Dans un pays où la vie ne vaut rien dans tous les sens du terme, des monnaies de cette importance unitaire ne peuvent pas servir à payer quoi que ce soit. Ces monnaies, marquées à ce point par, à la fois l’origine douteuse du métal et les horreurs commises par le « souverain » qui les frappe, ne trouveraient pas facilement preneurs. Sauf auprès de numismates « border line » ou de collègues en conviction religieuses extrémistes. Clairement, les trafiquants en tous genres qui trafiquent avec l’Etat Islamique préfèreront toujours les bonnes vieilles monnaies occidentales. Ils auront aussi un faible pour le bitcoin malgré ses crises de hausses ou de baisses. C’est moins voyant et cela saute les frontières plus facilement qu’un petit millier de pièces d’or.
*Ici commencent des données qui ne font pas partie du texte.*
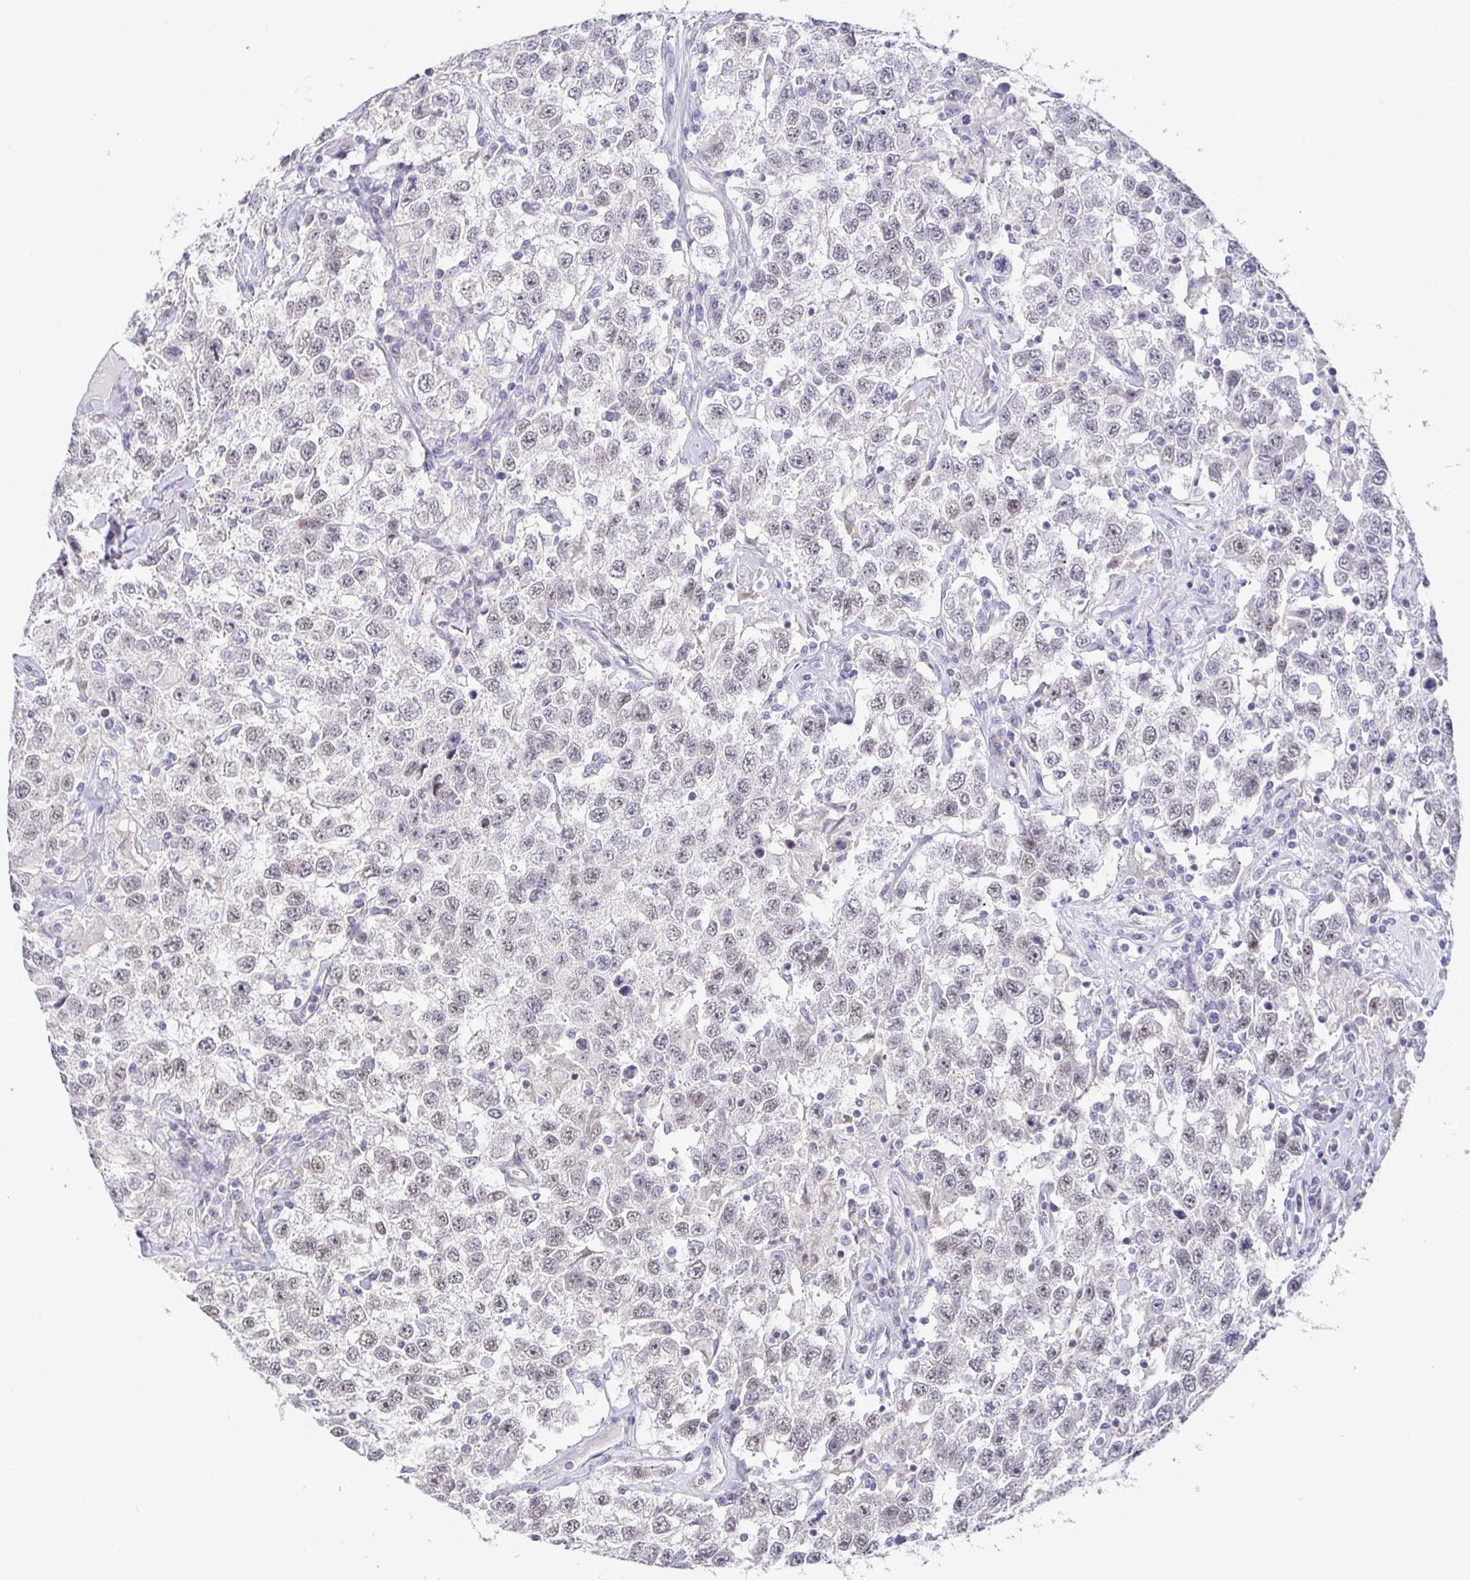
{"staining": {"intensity": "weak", "quantity": "25%-75%", "location": "nuclear"}, "tissue": "testis cancer", "cell_type": "Tumor cells", "image_type": "cancer", "snomed": [{"axis": "morphology", "description": "Seminoma, NOS"}, {"axis": "topography", "description": "Testis"}], "caption": "Immunohistochemistry staining of testis cancer (seminoma), which exhibits low levels of weak nuclear positivity in about 25%-75% of tumor cells indicating weak nuclear protein positivity. The staining was performed using DAB (3,3'-diaminobenzidine) (brown) for protein detection and nuclei were counterstained in hematoxylin (blue).", "gene": "CIT", "patient": {"sex": "male", "age": 41}}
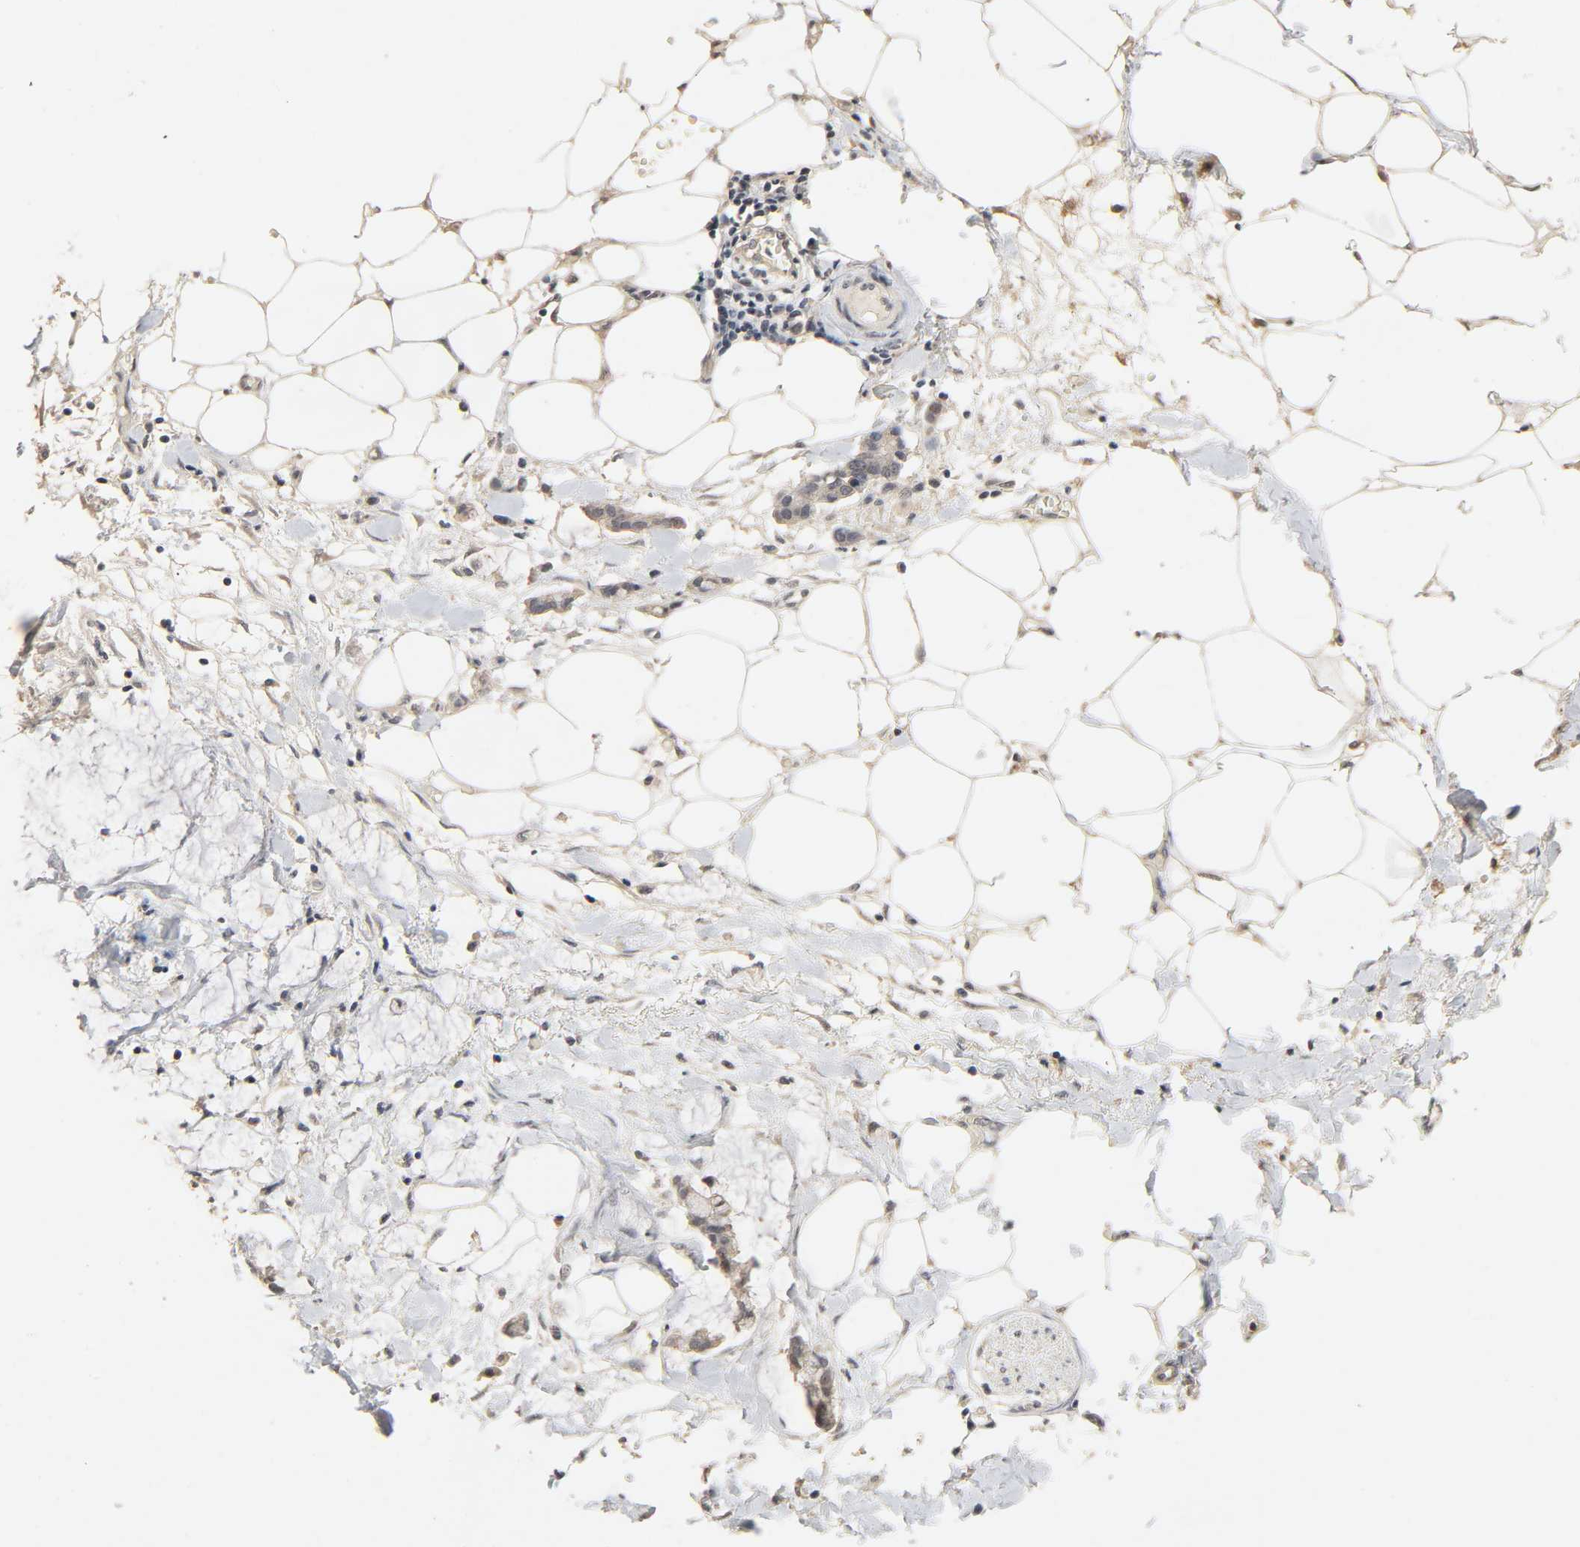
{"staining": {"intensity": "weak", "quantity": "25%-75%", "location": "cytoplasmic/membranous"}, "tissue": "adipose tissue", "cell_type": "Adipocytes", "image_type": "normal", "snomed": [{"axis": "morphology", "description": "Normal tissue, NOS"}, {"axis": "morphology", "description": "Adenocarcinoma, NOS"}, {"axis": "topography", "description": "Colon"}, {"axis": "topography", "description": "Peripheral nerve tissue"}], "caption": "Approximately 25%-75% of adipocytes in unremarkable adipose tissue reveal weak cytoplasmic/membranous protein expression as visualized by brown immunohistochemical staining.", "gene": "MAGEA8", "patient": {"sex": "male", "age": 14}}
Il faut donc ne pas trop s’emballer sur cette fantaisie monétaire. Les monnaies d’or française, ont valeur monétaire puisqu’elles sont émises avec une valeur faciale par le Trésor français, mais elles ne serviront pas de moyen de paiement ? La bonne monnaie file toujours directement dans les coffres et sous le charbon dans les caves. La monnaie des Emirs terroristes suivra le même chemin. De temps à autre elle en ressortira : lorsque l’Etat à court d’or ira récupérer les stocks chez ceux qui les auront entassés avec des idées de spéculation, devenant par là-même infidèles à la pensée du prophète qui jugeait que l’argent ne peut pas faire de petits.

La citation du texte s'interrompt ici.